## PASSAGE PROVIDED
+-------+

Laser-Light Skeletor – Evil Master of Light Energy (1988)

Laser-Light Skeletor, released in Italy and Spain a year after the end of the Masters of the Universe toyline in the US, was a figure most North American fans were not aware of until they discovered it online years later. That was certainly true for me. Because the figure was produced in limited numbers overseas, it’s one of the most expensive vintage He-Man toys to acquire today. (Update: I’m also informed that there was some distribution of Laser Light Skeletor in Switzerland. Thanks to Olmo for the information.)

I’m not someone who owns a lot of high-dollar items, but if I was going to own one, this would be it. I can’t fully explain why that is – my tastes tend to gravitate toward the aesthetics of the earlier MOTU figures. But there is something about Laser-Light Skeletor in all his creepy, funky techno-glory that really draws me in.

The earliest known concept art for the figure comes from Dave Wolfram, who also did a lot of work on the New Adventures of He-Man toyline. (That line is actually just called “He-Man”, but it’s common to refer to it as “New Adventures”, after the accompanying 1990 animated series)

In this artwork, dated June 22, 1987, Wolfram incorporates all kinds of wires and mechanisms into “Bio-Mechazoid Skeletor.” The design is quite similar to the final Laser-Light Skeletor, except he lacks his cape, glowing right hand, and glowing staff. He carries a strange claw weapon that might have been intended to work like a pair of pliers.

Image Source: Power and Honor Foundation

Wolfram created another piece of concept art that reflects a closer-to-final design, including the staff, right hand, cape and battery pack:

Image courtesy of David Wolfram

Wolfram’s style is pretty distinctive, reflecting a kind of brutal futurist design that would come to dominate the New Adventures of He-Man toyline’s look, especially in the villain faction. Laser-Light Skeletor technically belongs in the original Masters of the Universe toyline, but he is clearly a giant step in the direction of the New Adventures.

+-------+

## EXERCISE TASKS
- A) According to the Laser-Light Skeletor piece, why is this figure one of the most expensive vintage He-Man toys to acquire today? Answer in one to three sentences.
- B) In the Laser-Light Skeletor piece, what date is on the concept art showing "Bio-Mechazoid Skeletor"?
- C) From the Laser-Light Skeletor piece, reproduce word for word the part that opens with the words containing "I’m not someone" and closes with "1990 animated series)".

+-------+

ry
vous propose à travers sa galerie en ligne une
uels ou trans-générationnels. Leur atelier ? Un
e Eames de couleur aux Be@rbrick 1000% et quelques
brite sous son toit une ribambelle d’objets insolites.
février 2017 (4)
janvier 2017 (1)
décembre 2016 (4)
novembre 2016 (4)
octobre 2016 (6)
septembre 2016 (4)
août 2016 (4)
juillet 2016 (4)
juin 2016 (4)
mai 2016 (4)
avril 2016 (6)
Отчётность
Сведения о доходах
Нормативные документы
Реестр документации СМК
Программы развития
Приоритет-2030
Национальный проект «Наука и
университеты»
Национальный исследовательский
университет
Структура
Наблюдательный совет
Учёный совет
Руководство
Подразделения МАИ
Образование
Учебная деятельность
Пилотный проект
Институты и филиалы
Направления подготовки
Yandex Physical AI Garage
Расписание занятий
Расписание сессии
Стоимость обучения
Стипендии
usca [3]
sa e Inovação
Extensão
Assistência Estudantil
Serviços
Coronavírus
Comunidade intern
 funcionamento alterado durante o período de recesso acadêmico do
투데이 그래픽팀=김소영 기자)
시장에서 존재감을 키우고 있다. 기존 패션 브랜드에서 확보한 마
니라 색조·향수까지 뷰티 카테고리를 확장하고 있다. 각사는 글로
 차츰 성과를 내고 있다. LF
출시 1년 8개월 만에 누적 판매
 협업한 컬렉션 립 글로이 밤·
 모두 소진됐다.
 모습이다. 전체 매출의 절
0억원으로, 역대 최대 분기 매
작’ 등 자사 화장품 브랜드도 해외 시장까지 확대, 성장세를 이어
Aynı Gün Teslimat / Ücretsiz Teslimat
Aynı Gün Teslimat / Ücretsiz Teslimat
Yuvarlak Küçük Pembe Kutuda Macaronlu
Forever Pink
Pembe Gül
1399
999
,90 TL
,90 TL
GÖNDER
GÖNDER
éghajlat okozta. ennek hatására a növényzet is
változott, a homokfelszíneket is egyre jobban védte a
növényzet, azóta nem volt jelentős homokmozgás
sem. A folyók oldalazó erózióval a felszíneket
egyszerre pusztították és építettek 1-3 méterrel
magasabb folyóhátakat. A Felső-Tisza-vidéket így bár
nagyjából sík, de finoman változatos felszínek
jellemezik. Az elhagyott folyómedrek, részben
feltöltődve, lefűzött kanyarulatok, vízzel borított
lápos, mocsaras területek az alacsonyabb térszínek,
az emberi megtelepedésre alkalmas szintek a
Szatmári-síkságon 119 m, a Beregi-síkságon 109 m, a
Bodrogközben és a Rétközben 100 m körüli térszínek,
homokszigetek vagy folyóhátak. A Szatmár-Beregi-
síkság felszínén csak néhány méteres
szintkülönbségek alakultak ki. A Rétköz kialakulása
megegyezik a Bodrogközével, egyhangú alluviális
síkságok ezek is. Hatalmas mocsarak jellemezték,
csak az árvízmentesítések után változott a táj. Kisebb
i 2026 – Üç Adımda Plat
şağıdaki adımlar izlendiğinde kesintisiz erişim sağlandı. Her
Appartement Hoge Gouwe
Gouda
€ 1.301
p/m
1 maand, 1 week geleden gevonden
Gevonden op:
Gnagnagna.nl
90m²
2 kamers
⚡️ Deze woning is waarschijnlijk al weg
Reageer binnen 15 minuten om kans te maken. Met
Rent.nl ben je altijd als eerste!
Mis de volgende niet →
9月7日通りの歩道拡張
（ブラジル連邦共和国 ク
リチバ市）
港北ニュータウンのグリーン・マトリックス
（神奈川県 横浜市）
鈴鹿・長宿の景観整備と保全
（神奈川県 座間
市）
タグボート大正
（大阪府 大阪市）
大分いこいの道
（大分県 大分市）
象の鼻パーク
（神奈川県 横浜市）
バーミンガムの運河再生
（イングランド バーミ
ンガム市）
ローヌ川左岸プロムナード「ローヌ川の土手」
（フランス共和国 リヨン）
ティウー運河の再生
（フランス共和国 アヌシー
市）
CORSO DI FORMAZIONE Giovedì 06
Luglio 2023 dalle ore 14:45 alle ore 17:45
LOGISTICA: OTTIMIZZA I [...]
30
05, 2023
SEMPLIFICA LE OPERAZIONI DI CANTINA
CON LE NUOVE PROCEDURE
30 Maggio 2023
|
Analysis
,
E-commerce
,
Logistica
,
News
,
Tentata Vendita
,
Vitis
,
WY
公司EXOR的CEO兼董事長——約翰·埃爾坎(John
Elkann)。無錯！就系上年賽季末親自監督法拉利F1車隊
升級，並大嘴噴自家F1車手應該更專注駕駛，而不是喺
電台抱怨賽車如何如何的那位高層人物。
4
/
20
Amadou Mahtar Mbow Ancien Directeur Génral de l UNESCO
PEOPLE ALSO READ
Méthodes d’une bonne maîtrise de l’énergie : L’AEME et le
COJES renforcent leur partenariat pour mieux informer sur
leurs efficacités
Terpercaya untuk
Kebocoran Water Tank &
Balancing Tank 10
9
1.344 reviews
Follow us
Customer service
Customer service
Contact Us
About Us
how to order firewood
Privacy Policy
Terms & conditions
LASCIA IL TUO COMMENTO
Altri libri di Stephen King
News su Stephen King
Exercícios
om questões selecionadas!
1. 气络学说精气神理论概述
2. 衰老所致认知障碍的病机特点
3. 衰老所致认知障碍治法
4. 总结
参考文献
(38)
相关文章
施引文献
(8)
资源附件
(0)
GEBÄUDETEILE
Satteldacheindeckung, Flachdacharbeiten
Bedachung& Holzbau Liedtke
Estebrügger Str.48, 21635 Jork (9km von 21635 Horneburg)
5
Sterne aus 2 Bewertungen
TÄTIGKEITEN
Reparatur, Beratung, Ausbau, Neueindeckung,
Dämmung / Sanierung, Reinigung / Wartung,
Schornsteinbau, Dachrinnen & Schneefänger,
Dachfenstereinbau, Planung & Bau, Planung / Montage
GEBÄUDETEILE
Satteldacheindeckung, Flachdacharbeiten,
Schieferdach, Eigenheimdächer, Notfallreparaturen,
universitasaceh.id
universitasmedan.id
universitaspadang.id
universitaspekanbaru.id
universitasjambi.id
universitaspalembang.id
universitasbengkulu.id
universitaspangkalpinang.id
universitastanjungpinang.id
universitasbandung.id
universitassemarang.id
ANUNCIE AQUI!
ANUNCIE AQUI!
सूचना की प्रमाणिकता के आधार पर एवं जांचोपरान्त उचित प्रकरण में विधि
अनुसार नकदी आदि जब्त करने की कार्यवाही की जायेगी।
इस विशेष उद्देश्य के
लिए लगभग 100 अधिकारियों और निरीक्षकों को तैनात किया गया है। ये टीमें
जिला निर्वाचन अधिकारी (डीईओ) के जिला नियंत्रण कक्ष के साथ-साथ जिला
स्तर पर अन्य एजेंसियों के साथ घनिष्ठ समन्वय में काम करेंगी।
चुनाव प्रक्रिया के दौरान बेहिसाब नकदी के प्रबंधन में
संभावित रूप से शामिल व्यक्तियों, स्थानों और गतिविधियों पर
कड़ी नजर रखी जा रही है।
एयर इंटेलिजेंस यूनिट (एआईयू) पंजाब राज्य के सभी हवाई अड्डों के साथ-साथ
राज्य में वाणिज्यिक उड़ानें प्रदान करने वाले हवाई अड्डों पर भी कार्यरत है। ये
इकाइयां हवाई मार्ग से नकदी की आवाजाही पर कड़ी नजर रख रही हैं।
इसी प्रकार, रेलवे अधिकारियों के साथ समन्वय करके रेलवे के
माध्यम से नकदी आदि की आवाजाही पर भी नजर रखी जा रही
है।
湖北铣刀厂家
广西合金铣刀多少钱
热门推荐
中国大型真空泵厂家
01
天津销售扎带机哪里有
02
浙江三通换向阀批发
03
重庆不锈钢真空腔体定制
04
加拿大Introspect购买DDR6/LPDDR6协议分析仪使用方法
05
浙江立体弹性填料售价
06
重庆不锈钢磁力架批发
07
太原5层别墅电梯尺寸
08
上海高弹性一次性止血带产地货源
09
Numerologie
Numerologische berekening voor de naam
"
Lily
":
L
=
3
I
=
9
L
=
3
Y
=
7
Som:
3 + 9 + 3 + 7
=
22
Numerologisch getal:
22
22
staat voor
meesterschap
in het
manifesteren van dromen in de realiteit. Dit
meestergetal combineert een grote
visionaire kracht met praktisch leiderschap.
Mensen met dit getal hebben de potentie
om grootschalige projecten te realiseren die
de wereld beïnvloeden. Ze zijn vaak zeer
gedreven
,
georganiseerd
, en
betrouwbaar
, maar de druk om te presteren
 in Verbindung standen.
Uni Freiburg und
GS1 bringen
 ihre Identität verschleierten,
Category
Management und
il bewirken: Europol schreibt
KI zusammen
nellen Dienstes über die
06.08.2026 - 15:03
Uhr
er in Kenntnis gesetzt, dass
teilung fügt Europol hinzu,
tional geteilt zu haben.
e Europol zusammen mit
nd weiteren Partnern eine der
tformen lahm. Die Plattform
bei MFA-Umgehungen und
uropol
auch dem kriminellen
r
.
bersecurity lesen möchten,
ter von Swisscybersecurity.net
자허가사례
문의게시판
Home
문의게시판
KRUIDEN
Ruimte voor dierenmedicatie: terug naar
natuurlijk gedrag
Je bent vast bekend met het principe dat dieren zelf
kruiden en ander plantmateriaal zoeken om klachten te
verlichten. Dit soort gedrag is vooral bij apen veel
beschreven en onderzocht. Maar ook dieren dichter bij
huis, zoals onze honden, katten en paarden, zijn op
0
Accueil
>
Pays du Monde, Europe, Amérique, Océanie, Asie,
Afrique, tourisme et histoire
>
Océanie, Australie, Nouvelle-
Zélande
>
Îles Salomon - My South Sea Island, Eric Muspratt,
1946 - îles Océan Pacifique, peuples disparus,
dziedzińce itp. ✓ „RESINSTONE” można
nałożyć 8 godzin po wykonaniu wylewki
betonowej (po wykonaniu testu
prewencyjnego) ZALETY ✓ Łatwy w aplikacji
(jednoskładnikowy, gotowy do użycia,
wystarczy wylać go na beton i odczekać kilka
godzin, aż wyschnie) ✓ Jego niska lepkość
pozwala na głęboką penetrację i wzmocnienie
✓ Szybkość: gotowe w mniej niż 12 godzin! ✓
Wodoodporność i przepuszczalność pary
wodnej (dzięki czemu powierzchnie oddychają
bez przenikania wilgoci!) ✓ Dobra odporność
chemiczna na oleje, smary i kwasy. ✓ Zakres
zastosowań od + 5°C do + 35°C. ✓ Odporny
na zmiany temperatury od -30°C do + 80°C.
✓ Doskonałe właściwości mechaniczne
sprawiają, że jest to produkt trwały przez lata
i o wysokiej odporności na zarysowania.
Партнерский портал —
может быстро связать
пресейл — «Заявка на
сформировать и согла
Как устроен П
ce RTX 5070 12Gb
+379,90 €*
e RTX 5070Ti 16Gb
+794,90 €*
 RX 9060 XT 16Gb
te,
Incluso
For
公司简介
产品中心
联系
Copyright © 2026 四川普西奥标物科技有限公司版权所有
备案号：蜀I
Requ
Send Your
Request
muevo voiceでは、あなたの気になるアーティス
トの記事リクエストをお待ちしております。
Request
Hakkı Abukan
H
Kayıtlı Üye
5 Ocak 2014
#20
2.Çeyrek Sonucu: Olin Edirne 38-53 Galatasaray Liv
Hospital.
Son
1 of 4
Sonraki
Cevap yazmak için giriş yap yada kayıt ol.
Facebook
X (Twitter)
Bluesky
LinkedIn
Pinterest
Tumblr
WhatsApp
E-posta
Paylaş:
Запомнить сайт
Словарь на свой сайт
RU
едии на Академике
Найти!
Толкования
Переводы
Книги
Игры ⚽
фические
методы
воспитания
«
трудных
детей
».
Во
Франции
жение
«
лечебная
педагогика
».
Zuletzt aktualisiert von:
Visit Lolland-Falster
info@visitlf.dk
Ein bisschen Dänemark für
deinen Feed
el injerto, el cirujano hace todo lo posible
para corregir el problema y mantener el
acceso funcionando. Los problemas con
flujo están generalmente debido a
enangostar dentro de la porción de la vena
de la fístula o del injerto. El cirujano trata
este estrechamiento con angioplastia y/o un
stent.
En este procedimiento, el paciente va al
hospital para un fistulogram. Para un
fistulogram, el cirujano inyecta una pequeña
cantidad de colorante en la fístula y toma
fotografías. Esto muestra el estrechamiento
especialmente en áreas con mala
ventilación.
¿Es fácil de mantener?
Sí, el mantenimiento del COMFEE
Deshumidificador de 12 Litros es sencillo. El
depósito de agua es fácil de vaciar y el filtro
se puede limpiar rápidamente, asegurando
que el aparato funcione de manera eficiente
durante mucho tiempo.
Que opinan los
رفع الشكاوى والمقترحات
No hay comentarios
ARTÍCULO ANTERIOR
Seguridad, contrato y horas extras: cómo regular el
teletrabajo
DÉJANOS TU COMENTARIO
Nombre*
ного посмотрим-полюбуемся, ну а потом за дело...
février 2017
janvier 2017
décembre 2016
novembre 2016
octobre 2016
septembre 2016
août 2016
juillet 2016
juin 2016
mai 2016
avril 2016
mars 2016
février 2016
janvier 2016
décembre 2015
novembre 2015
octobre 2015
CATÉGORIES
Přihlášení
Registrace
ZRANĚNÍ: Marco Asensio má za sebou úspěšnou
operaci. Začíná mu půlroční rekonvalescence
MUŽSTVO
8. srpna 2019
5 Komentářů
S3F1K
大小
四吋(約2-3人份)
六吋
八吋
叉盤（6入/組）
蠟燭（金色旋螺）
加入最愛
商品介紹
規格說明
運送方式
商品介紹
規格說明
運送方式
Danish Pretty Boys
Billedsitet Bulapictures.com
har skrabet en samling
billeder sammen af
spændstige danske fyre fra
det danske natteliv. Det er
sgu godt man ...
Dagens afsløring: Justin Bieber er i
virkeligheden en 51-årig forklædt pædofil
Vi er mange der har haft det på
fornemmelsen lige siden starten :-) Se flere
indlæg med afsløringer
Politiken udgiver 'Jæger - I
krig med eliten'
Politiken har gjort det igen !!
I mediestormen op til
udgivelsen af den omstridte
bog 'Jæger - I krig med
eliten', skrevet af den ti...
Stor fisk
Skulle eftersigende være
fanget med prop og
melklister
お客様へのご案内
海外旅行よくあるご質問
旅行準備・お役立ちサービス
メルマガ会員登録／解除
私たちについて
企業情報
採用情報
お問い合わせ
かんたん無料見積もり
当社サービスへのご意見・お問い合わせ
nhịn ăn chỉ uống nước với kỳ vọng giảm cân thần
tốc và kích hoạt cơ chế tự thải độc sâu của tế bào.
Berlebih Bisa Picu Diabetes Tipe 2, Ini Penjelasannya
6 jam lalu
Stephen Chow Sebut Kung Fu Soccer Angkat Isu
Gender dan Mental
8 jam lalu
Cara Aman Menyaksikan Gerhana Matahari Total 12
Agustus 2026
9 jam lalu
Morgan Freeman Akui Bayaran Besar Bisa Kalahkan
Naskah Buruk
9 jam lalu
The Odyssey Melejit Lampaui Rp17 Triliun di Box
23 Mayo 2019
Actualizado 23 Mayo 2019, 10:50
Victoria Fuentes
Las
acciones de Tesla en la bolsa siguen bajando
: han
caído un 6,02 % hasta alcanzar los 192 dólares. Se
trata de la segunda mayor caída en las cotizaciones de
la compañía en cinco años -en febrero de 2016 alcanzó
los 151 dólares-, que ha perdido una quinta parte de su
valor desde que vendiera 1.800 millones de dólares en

+-------+

## TASK-BY-TASK OUTPUTS
- A) The figure was produced in limited numbers overseas. That scarcity makes it one of the costliest vintage He-Man toys to obtain today.

- B) June 22, 1987.

- C)
I’m not someone who owns a lot of high-dollar items, but if I was going to own one, this would be it. I can’t fully explain why that is – my tastes tend to gravitate toward the aesthetics of the earlier MOTU figures. But there is something about Laser-Light Skeletor in all his creepy, funky techno-glory that really draws me in.

The earliest known concept art for the figure comes from Dave Wolfram, who also did a lot of work on the New Adventures of He-Man toyline. (That line is actually just called “He-Man”, but it’s common to refer to it as “New Adventures”, after the accompanying 1990 animated series)